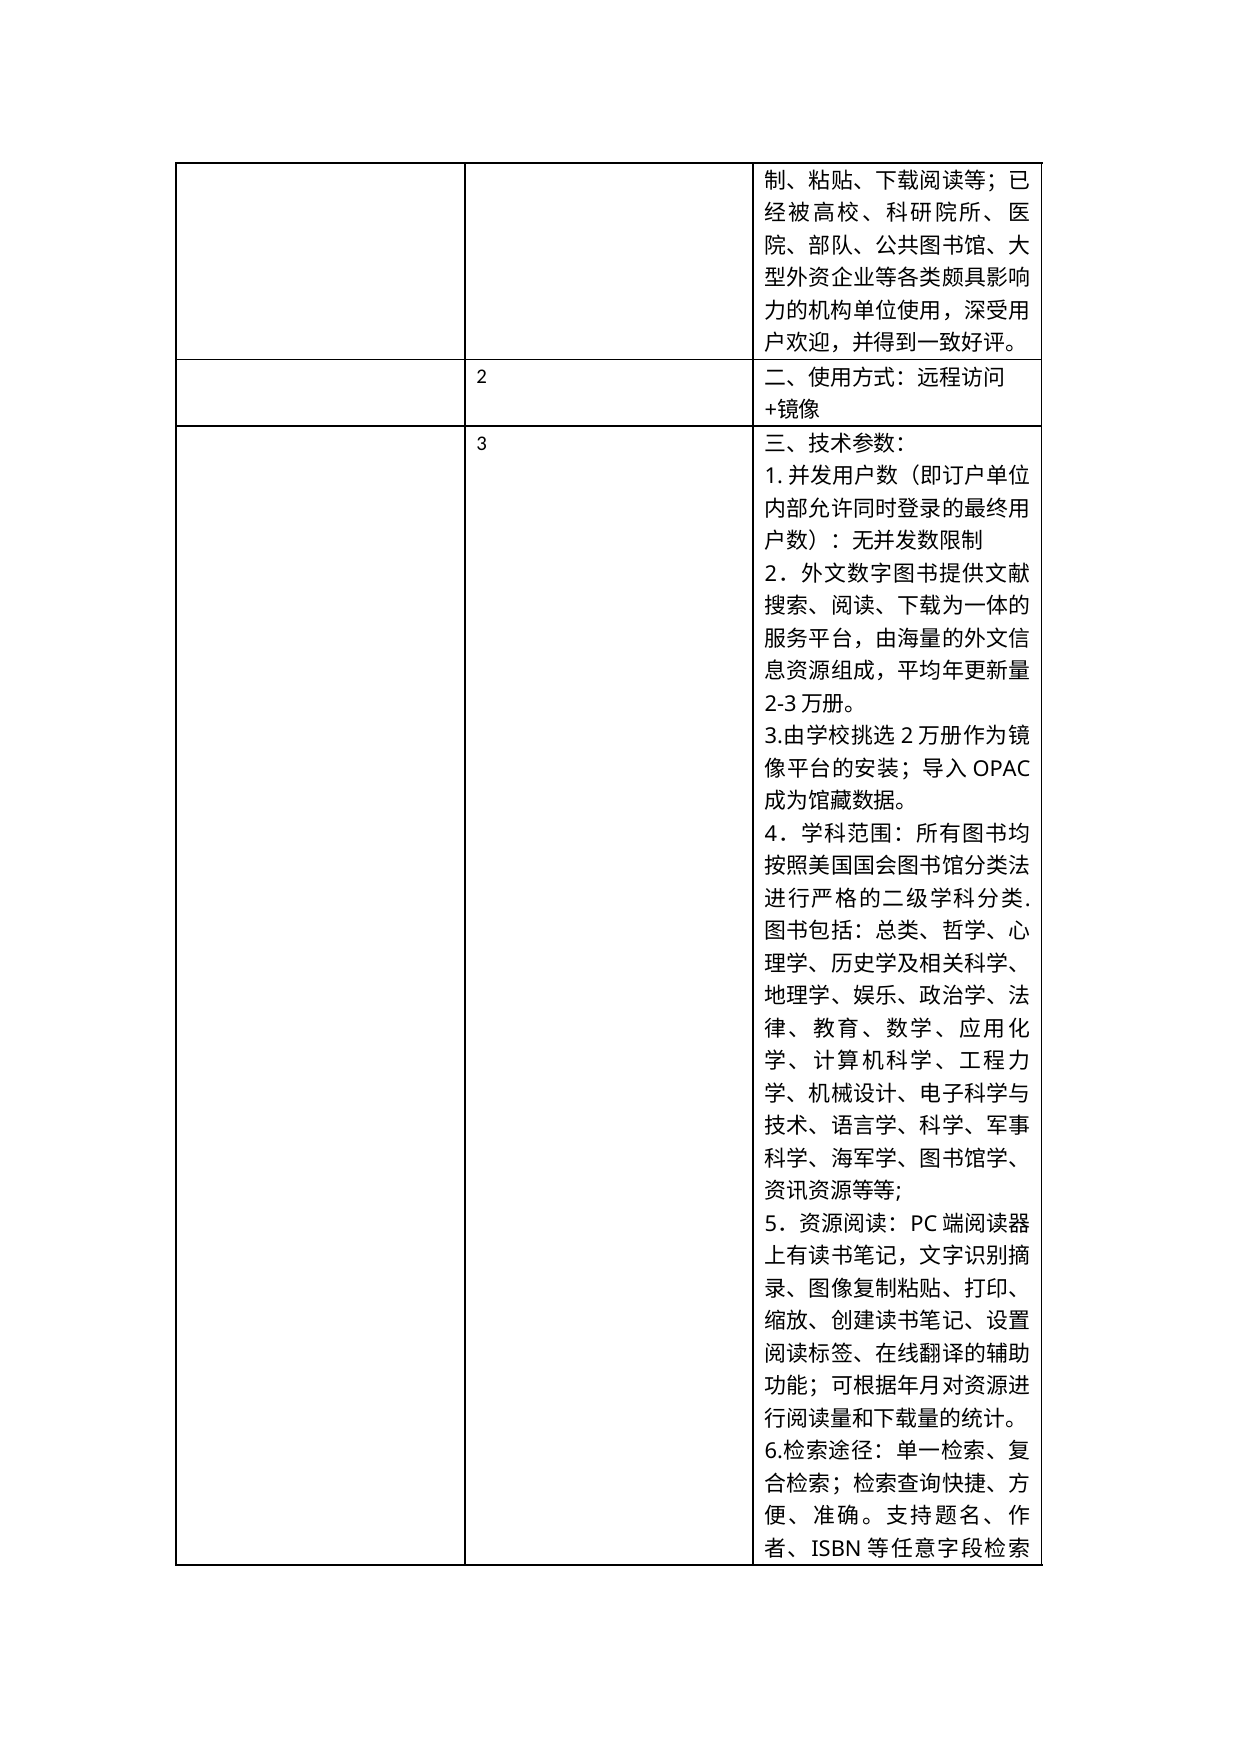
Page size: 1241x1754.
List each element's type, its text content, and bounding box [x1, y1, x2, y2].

table_cell [177, 360, 464, 425]
table_cell 3 [466, 427, 752, 1564]
table_cell 2 [466, 360, 752, 425]
table_cell [177, 164, 464, 358]
table_cell 1 [466, 164, 752, 358]
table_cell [754, 164, 1041, 358]
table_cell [754, 427, 1041, 1564]
table_cell 二、使用方式：远程访问+镜像 [754, 360, 1041, 425]
table_cell [177, 427, 464, 1564]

· · · · ·

In your answer, print the entries above exactly, with the pictures left out.

Page size: 1241x1754.
List each element's type, its text content, and bounding box [x1, y1, x2, y2].

table_cell [177, 360, 464, 425]
table_cell 3 [466, 427, 752, 1564]
table_cell 2 [466, 360, 752, 425]
table_cell [177, 164, 464, 358]
table_cell 1 [466, 164, 752, 358]
table_cell [754, 164, 1041, 358]
table_cell [754, 427, 1041, 1564]
table_cell 二、使用方式：远程访问+镜像 [754, 360, 1041, 425]
table_cell [177, 427, 464, 1564]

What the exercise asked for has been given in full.